The Houthis, a rebel group in Yemen who control the capital and the most populous areas of the country, have disrupted shipping in a key international sea lane, the Red Sea. Around 10 per cent of global sea trade passes through there every year.
The Houthis say this is about supporting fellow Muslims among the Palestinians in Gaza. Yet there are reasons for them to say that – and also other reasons for them to act as they have.
The Yemeni population are no doubt exhausted by their own long and brutal civil war. It has left 21.6 million Yemenis in need of humanitarian assistance (and of those, 13.4 million are in ‘acute’ need) and the country itself ranked second most fragile state in the world behind Somalia. Many Yemenis have powerful fellow feeling for the Muslims perishing in Gaza. By claiming to act in support of the Gazans, the Houthis can win valuable support at home.
This is a conflict that long predates the war started in Israel on October 7th
Internationally, they could gain by this too (as crazy as that sounds). By causing an almighty nuisance in the Red Sea, they’ve made themselves a problem to be solved. Of course force is one element of that solution, but the other is diplomacy. America, among others, will want this problem to go away and fast.

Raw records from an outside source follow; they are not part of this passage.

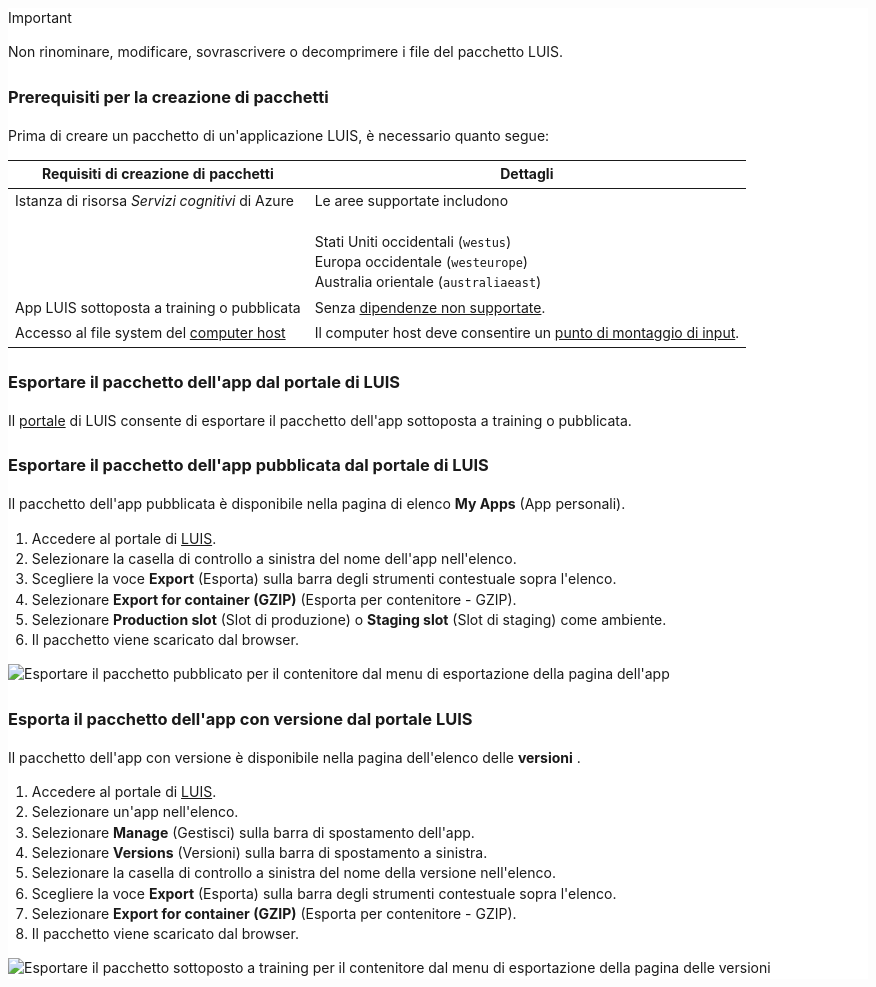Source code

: > [!IMPORTANT]
> Non rinominare, modificare, sovrascrivere o decomprimere i file del pacchetto LUIS.

### <a name="packaging-prerequisites"></a>Prerequisiti per la creazione di pacchetti

Prima di creare un pacchetto di un'applicazione LUIS, è necessario quanto segue:

|Requisiti di creazione di pacchetti|Dettagli|
|--|--|
|Istanza di risorsa _Servizi cognitivi_ di Azure|Le aree supportate includono<br><br>Stati Uniti occidentali (`westus`)<br>Europa occidentale (`westeurope`)<br>Australia orientale (`australiaeast`)|
|App LUIS sottoposta a training o pubblicata|Senza [dipendenze non supportate][unsupported-dependencies]. |
|Accesso al file system del [computer host](#the-host-computer) |Il computer host deve consentire un [punto di montaggio di input](luis-container-configuration.md#mount-settings).|

### <a name="export-app-package-from-luis-portal"></a>Esportare il pacchetto dell'app dal portale di LUIS

Il [portale](https://www.luis.ai) di LUIS consente di esportare il pacchetto dell'app sottoposta a training o pubblicata.

### <a name="export-published-apps-package-from-luis-portal"></a>Esportare il pacchetto dell'app pubblicata dal portale di LUIS

Il pacchetto dell'app pubblicata è disponibile nella pagina di elenco **My Apps** (App personali).

1. Accedere al portale di [LUIS](https://www.luis.ai).
1. Selezionare la casella di controllo a sinistra del nome dell'app nell'elenco.
1. Scegliere la voce **Export** (Esporta) sulla barra degli strumenti contestuale sopra l'elenco.
1. Selezionare **Export for container (GZIP)** (Esporta per contenitore - GZIP).
1. Selezionare **Production slot** (Slot di produzione) o **Staging slot** (Slot di staging) come ambiente.
1. Il pacchetto viene scaricato dal browser.

![Esportare il pacchetto pubblicato per il contenitore dal menu di esportazione della pagina dell'app](./media/luis-container-how-to/export-published-package-for-container.png)

### <a name="export-versioned-apps-package-from-luis-portal"></a>Esporta il pacchetto dell'app con versione dal portale LUIS

Il pacchetto dell'app con versione è disponibile nella pagina dell'elenco delle **versioni** .

1. Accedere al portale di [LUIS](https://www.luis.ai).
1. Selezionare un'app nell'elenco.
1. Selezionare **Manage** (Gestisci) sulla barra di spostamento dell'app.
1. Selezionare **Versions** (Versioni) sulla barra di spostamento a sinistra.
1. Selezionare la casella di controllo a sinistra del nome della versione nell'elenco.
1. Scegliere la voce **Export** (Esporta) sulla barra degli strumenti contestuale sopra l'elenco.
1. Selezionare **Export for container (GZIP)** (Esporta per contenitore - GZIP).
1. Il pacchetto viene scaricato dal browser.

![Esportare il pacchetto sottoposto a training per il contenitore dal menu di esportazione della pagina delle versioni](./media/luis-container-how-to/export-trained-package-for-container.png)


[download-published-package]: https://westus.dev.cognitive.microsoft.com/docs/services/5890b47c39e2bb17b84a55ff/operations/apps-packagepublishedapplicationasgzip
[download-versioned-package]: https://westus.dev.cognitive.microsoft.com/docs/services/5890b47c39e2bb17b84a55ff/operations/apps-packagetrainedapplicationasgzip
[unsupported-dependencies]: luis-container-limitations.md#unsupported-dependencies-for-latest-container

Thus a pathway is opened to Houthi political goals such as political recognition, a power sharing settlement in Yemen and an end to the civil war.
As for Iran’s involvement (they are no doubt behind the very sophisticated weaponry used), do read the academic Elisabeth Kendall clear and helpful piece on Yemen here, she points out that seeing the Houthis merely as an Iranian proxy is to over-simplify things.
This is also a conflict that long predates the war started in Israel on October 7th.
Since 2011 Britain has been the ‘penholder’ for Yemen at the United Nations Security Council – this unofficial role essentially means we’ve been in charge of trying to resolve the conflict. In very trying circumstances that work has nonetheless been a failure.
Another failure may be the cuts to our aid budget to Yemen – it fell from £260m in 2019 to £77m in 2022 (though the proportion spent on things like civilian conflict resolution did actually rise, to be fair).
A joint committee of the Lords and Commons sounded a warning in September about cuts and changes to something called the Conflict Security and Stability Fund (CSSF), saying they could “impair the ability of the UK government to anticipate conflict, prevent escalation, and respond effectively to areas of known instability across the world, which may be a false economy”.
These reasons – some of the Houthis’ own motivations and Britain’s lengthy involvement in the region – are reasons to see last night’s bombings as discrete from the Israel-Gaza conflict, even though the Houthis want to encourage the opposite view.
As our leader sets out today the West needs a concerted effort to present this military action as one about international trade and self defence, not Israel-Gaza. To that end it needs on board countries like Egypt, to show a broad and united front. The challenge, other than of succeeding on its own terms, in public relations terms is the perennial one when blunt violence is involved: how do you contextualise a bomb?
I’ve laid out some reasons not to despair about ‘inevitable escalation’, but that last point shows some of why it will not be easy to avoid. There are crucial days ahead.